Re: How determine if file is in Trash, given Path or Alias
Re: How determine if file is in Trash, given Path or Alias
- Subject: Re: How determine if file is in Trash, given Path or Alias
- From: Ken Thomases <email@hidden>
- Date: Tue, 2 Jun 2009 23:41:18 -0500
On Jun 2, 2009, at 9:21 PM, Michael Ash wrote:
The NSString methods are unlikely to be problematic here. NSData is
troublesome because it's returning an internal pointer. In other
words, it's a pointer to some memory that it already holds on to in
the normal course of things, and it gives you that pointer. Since it
manages this memory explicitly, its lifetime is linked to the lifetime
of the NSData object.
The NSString case is quite different. It's (probably?) not an internal
pointer at all. Instead, it's newly allocated memory being returned to
you. The NSString (probably?) does not hold a pointer to this memory,
and thus its lifetime is not linked to the lifetime of the NSString
object that it came from. When you ask an NSString for its UTF8String,
it (probably?) has to create that from scratch by converting its
internal storage, unlike NSData which just returns its internal
storage directly.
I put all of those "probably" things up there because it is at least
conceivable to have an NSString where this *is* an internal pointer,
so you might not want to count on this being true. However I'd judge
it to be pretty unlikely. Wouldn't hurt to make your code safe against
it even so.
I'm not so sure about "unlikely" and "probably", as opposed to merely
"possibly". The thing is, it might very well be internal to some
object, even if that object is not the string specifically.

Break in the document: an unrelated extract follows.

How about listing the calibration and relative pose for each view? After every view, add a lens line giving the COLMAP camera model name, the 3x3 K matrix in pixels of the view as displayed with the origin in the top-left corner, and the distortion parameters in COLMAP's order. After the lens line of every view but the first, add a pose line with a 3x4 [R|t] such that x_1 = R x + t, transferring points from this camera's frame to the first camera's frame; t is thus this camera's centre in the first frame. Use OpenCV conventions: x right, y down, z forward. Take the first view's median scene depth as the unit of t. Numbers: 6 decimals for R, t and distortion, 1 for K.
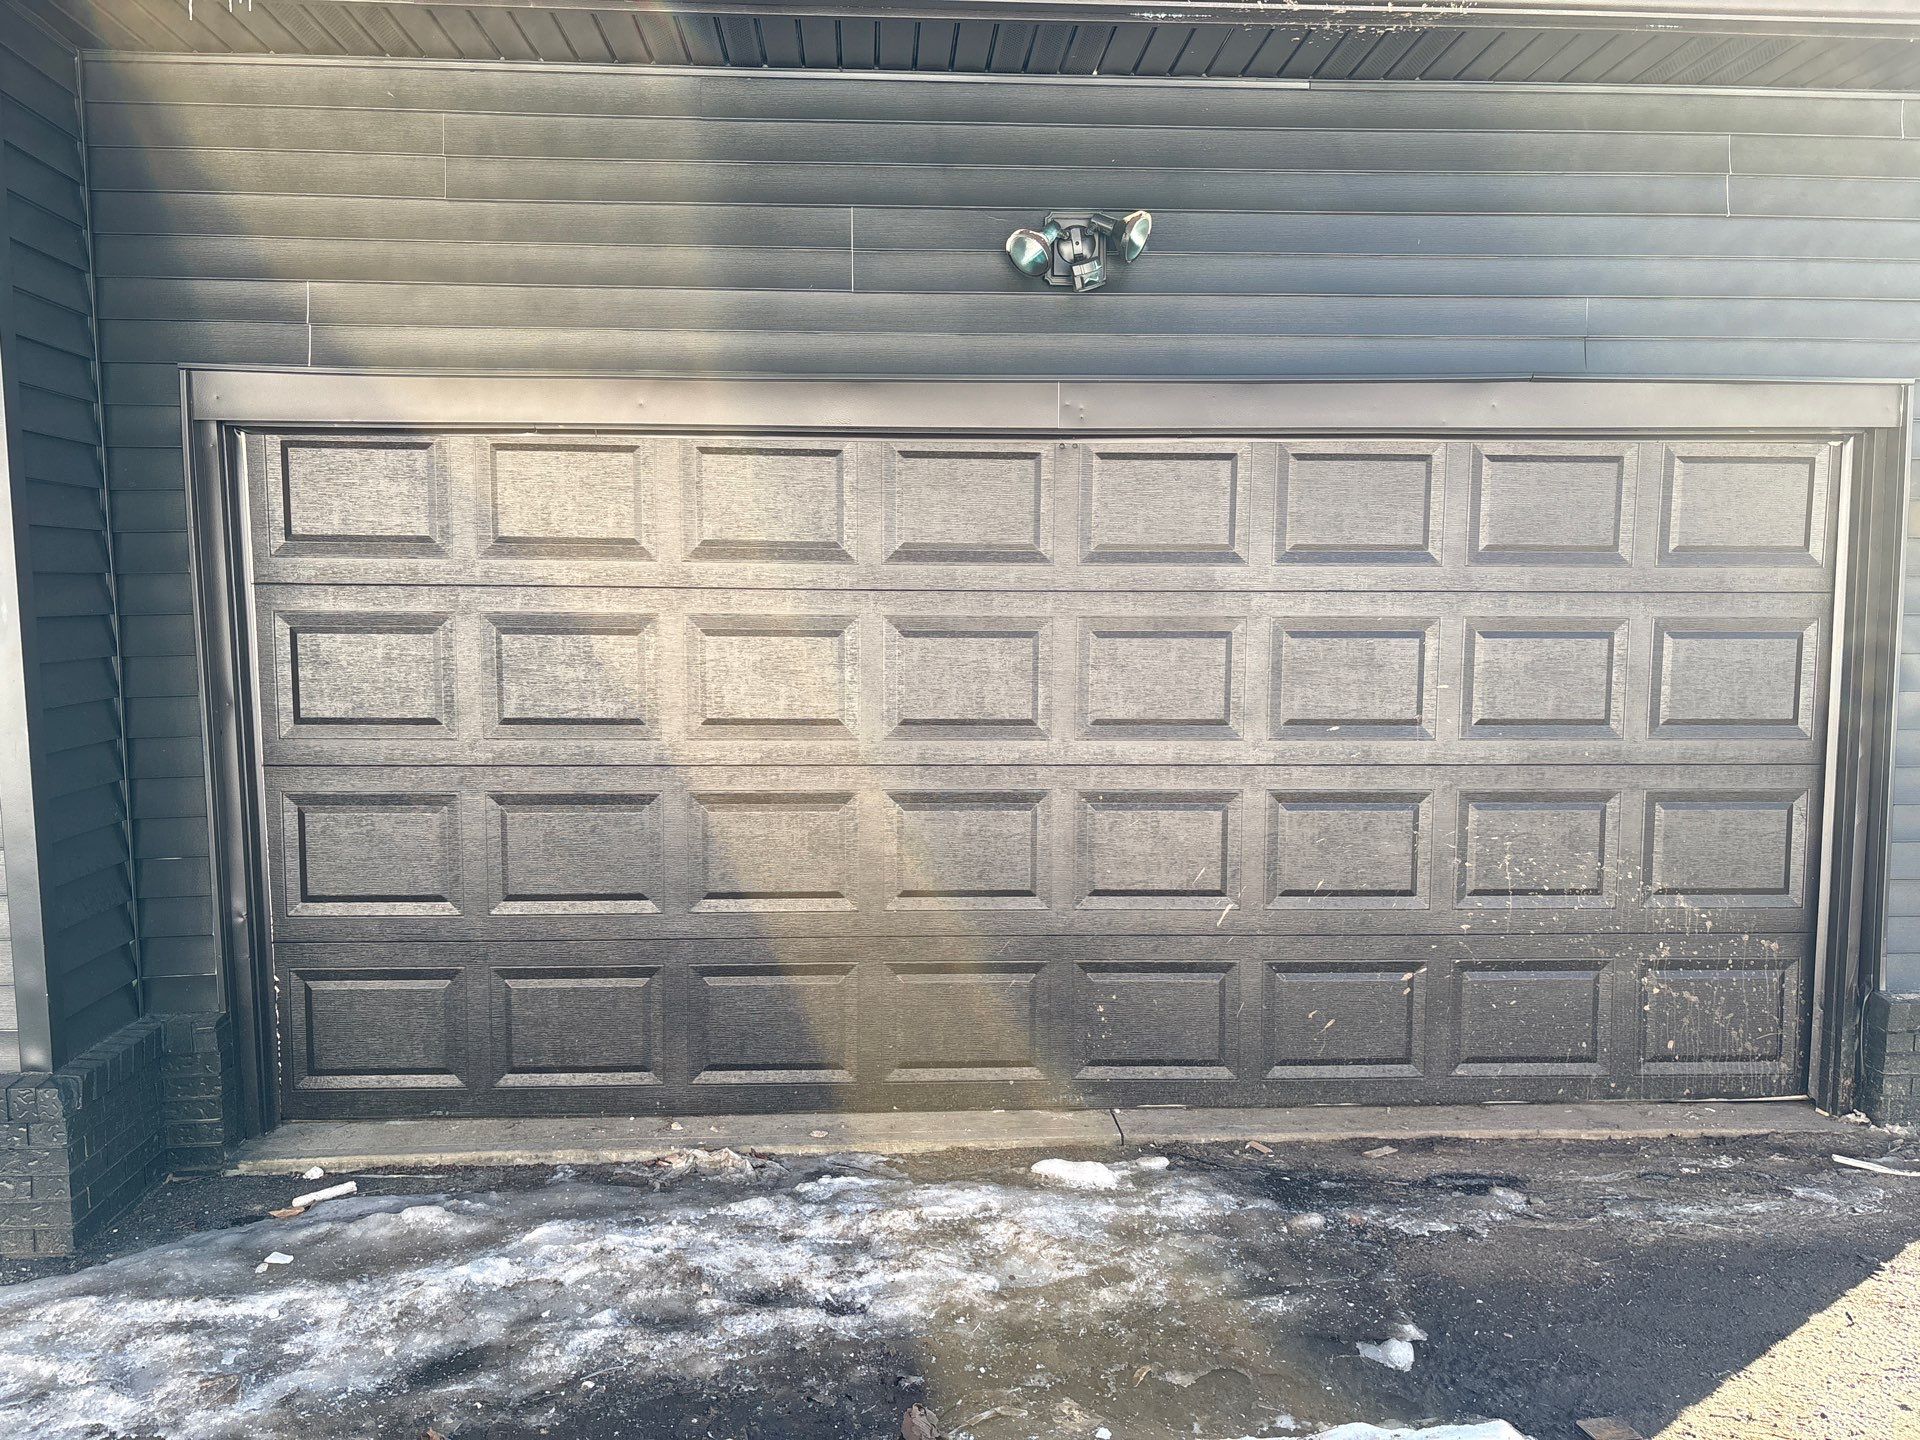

In the non-GC case, the most likely way for NSString to return a C
string that has a lifetime of the autorelease context is for NSString
to create an autoreleased NSData to hold the properly encoded bytes,
and then return the -bytes of that data object. Even if that's not
the exact way NSString does it, in the non-GC case there's really no
way to implement an "autoreleased buffer" that doesn't involve an
interior pointer of something. Something has to manage the lifetime
of that buffer, after all, and it's probably an object in the
autorelease pool.
Apple may have changed the implementation as it implemented GC, so
that NSString allocates the data buffer from the collector, but it may
have just left the implementation alone. The non-GC approach still
works in a GC environment, except for the interior pointer issue.